---------- Избранный отрывок ----------

Слова об эстетической неудаче Пастернака вряд ли удивят русского читателя. Это утверждение стало почти что общим местом. Но на Западе роман имел громадный успех. То и другое требует пояснений.
Успех на Западе объясняется, конечно, не политической сенсационностью — никакой политики в романе нет (Марк Слоним сказал, что Пастернак так же враждебен политике, как Толстой — истории), а, как кажется, элементарными литературными
При многократном чтении начинаешь понимать, что это нарушение пропорций, перебивка масштабов не составляет порок, а придает качество книге Пастернака. Сложность в том, что это качество — не эстетическое, тут мы имеем дело отнюдь не с «приемом». В романе Пастернак велик не как художник, а как человек, решившийся разорвать с «эстетикой». Такое решение продиктовала ему тема романа.

----------

> Письменное задание: Воспроизведите дословно из отрывка о романе Пастернака выше всё, что идёт от слов «Успех на Западе» вплоть до слов «ему тема романа.».

---------- Перечень ----------

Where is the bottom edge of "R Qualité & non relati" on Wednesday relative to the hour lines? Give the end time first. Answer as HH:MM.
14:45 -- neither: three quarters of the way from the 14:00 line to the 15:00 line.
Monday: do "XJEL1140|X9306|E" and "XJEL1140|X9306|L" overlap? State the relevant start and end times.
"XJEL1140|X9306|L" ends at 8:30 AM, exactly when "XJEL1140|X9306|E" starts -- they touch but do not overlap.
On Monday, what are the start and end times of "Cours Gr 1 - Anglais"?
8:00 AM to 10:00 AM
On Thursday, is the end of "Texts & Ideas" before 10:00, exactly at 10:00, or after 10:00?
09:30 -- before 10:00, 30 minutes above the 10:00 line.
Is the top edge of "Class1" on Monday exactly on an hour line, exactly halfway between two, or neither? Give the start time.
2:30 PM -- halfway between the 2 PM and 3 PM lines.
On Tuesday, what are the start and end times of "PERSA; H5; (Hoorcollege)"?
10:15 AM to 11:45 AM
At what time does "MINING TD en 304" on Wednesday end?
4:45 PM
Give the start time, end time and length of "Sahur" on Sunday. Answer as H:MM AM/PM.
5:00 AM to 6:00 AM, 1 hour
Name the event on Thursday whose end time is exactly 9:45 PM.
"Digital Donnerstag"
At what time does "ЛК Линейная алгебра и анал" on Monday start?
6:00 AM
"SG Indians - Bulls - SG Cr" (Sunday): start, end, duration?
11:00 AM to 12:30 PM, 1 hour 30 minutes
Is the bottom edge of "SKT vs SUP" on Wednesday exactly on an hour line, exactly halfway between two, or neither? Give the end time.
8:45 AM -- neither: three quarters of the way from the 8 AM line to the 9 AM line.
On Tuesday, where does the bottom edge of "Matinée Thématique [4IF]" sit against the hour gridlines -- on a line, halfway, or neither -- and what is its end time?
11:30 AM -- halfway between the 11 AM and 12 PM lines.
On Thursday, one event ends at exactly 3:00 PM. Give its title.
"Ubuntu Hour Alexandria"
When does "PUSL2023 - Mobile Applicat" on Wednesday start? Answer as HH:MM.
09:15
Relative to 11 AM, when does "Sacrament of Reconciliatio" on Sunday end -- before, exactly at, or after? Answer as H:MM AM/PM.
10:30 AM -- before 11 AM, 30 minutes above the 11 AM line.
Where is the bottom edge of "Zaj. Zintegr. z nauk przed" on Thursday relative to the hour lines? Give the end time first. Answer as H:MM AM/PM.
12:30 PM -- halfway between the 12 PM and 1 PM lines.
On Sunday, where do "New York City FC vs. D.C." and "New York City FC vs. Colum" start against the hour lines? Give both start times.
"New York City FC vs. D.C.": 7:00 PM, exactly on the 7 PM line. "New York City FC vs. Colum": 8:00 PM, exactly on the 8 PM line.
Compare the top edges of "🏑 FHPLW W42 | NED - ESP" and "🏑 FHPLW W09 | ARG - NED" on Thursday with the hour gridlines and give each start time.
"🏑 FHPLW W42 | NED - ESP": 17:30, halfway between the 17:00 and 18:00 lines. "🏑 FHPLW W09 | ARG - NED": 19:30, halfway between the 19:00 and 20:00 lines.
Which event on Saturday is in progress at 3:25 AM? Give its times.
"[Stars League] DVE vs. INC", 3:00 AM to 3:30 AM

----------

> Итог упражнения:
Успех на Западе объясняется, конечно, не политической сенсационностью — никакой политики в романе нет (Марк Слоним сказал, что Пастернак так же враждебен политике, как Толстой — истории), а, как кажется, элементарными литературными
При многократном чтении начинаешь понимать, что это нарушение пропорций, перебивка масштабов не составляет порок, а придает качество книге Пастернака. Сложность в том, что это качество — не эстетическое, тут мы имеем дело отнюдь не с «приемом». В романе Пастернак велик не как художник, а как человек, решившийся разорвать с «эстетикой». Такое решение продиктовала ему тема романа.